Dear all, I would like to do a convolution using a 35 x 35 kernel. Any suggestion? or any method already in opencv i can use? Because now the cvfilter2d can only support until 10 x 10 kernel.
If you just need quick-and-dirty solution due to OpenCV's size limitation, then you can divide the 35x35 kernel into a 5x5 set of 7x7 "kernel tiles", apply each "kernel tile" to the image to get an output, then shift the result and combine them to get the final sum.
General suggestions for convolution with large 2D kernels:
Try to use kernels that are separable, i.e. a kernel that is the outer product of a column vector and a row vector. In other words, the matrix that represents the kernel is rank-1.
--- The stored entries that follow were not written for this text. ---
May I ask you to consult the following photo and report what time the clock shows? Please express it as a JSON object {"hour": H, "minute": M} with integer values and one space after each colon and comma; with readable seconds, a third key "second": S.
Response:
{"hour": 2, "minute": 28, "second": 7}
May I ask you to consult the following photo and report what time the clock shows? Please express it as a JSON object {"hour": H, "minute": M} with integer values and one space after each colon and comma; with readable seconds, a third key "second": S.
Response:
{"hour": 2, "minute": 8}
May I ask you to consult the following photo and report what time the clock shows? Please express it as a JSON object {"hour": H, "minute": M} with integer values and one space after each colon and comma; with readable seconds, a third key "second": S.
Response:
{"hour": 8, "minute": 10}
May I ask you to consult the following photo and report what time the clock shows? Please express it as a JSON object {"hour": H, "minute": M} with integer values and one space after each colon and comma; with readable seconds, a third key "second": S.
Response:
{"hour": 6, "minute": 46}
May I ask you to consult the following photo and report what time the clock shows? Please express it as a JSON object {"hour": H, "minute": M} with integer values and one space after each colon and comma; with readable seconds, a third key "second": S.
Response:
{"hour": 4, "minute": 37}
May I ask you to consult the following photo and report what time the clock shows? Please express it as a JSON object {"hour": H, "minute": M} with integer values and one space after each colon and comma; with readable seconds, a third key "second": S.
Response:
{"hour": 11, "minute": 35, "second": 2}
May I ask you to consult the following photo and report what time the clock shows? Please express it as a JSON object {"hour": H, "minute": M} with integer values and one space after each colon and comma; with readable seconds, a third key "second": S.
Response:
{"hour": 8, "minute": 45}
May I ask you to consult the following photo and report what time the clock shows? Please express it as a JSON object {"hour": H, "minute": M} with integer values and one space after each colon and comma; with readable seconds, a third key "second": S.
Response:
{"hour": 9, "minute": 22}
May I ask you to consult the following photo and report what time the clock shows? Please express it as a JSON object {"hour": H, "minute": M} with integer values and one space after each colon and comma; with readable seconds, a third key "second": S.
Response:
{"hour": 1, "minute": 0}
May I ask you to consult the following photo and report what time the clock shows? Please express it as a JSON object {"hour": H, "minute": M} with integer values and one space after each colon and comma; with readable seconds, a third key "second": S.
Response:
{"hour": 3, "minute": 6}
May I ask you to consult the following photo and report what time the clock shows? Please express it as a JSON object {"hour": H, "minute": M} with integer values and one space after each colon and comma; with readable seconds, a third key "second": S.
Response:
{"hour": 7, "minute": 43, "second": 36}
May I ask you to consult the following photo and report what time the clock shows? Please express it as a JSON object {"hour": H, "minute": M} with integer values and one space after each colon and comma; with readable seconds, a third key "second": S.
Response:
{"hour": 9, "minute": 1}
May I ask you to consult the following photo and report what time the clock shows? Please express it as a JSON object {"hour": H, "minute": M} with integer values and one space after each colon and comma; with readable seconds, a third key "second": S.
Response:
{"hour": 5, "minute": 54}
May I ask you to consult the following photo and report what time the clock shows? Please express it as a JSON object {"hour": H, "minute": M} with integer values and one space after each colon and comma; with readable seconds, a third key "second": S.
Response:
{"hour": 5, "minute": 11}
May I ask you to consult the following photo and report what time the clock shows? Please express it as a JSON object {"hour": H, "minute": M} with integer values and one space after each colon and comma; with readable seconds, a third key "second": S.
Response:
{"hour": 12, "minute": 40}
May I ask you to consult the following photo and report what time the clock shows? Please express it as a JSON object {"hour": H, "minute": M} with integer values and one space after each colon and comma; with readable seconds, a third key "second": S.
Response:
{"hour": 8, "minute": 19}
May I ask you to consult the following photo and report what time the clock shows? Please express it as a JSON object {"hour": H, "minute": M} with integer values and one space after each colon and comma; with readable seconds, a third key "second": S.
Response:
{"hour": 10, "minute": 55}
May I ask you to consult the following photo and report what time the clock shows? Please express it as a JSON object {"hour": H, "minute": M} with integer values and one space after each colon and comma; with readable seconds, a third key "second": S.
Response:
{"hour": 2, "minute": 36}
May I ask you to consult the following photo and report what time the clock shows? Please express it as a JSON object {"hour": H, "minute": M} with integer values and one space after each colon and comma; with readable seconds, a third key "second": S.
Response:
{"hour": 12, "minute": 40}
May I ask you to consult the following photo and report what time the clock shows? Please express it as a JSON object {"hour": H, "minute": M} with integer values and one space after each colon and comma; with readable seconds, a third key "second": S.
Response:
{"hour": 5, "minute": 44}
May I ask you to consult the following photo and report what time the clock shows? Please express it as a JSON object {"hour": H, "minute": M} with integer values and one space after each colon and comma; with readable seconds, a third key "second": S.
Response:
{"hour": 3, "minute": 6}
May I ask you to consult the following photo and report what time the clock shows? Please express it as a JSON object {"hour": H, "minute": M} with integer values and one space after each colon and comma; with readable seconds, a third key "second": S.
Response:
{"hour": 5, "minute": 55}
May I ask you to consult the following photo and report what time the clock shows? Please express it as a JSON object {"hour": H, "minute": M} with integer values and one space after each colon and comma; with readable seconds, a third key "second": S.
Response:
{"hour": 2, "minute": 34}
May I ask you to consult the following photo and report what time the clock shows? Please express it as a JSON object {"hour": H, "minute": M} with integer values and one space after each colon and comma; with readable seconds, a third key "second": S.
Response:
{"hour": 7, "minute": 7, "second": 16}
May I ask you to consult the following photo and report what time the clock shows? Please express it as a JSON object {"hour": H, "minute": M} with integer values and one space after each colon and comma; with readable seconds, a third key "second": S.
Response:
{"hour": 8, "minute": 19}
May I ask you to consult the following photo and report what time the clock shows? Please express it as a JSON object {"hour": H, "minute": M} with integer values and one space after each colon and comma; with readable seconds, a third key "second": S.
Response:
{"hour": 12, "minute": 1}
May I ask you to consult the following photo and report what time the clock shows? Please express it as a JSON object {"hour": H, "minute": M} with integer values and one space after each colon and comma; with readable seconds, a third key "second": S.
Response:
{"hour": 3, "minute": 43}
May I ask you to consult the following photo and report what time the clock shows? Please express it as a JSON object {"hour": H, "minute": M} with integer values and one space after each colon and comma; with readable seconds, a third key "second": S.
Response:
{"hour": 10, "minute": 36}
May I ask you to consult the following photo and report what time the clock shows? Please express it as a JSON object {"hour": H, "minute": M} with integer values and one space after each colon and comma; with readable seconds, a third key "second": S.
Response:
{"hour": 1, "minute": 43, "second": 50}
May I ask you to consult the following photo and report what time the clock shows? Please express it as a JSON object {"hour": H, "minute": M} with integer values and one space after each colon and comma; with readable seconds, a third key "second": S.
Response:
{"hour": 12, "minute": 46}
Try use the FFT method. Convolution in the spatial domain is the same as elementwise conjugate multiplication in the frequency domain.
If the kernel is full-rank and for the application's purpose it cannot be modified, then consider using SVD to decompose the kernel into a set of 35 rank-1 matrices (each of which can be expressed as the outer product of a column vector and a row vector), and perform convolution only with the matrices associated with the largest singular values. This introduces errors into the results, but the error can be estimated based on the singular values. (a.k.a. the MATLAB method)
Other special cases:
Kernels that can be expressed as sum of overlapping rectangular blocks can be computed using the integral image (the method used in Viola-Jones face detection).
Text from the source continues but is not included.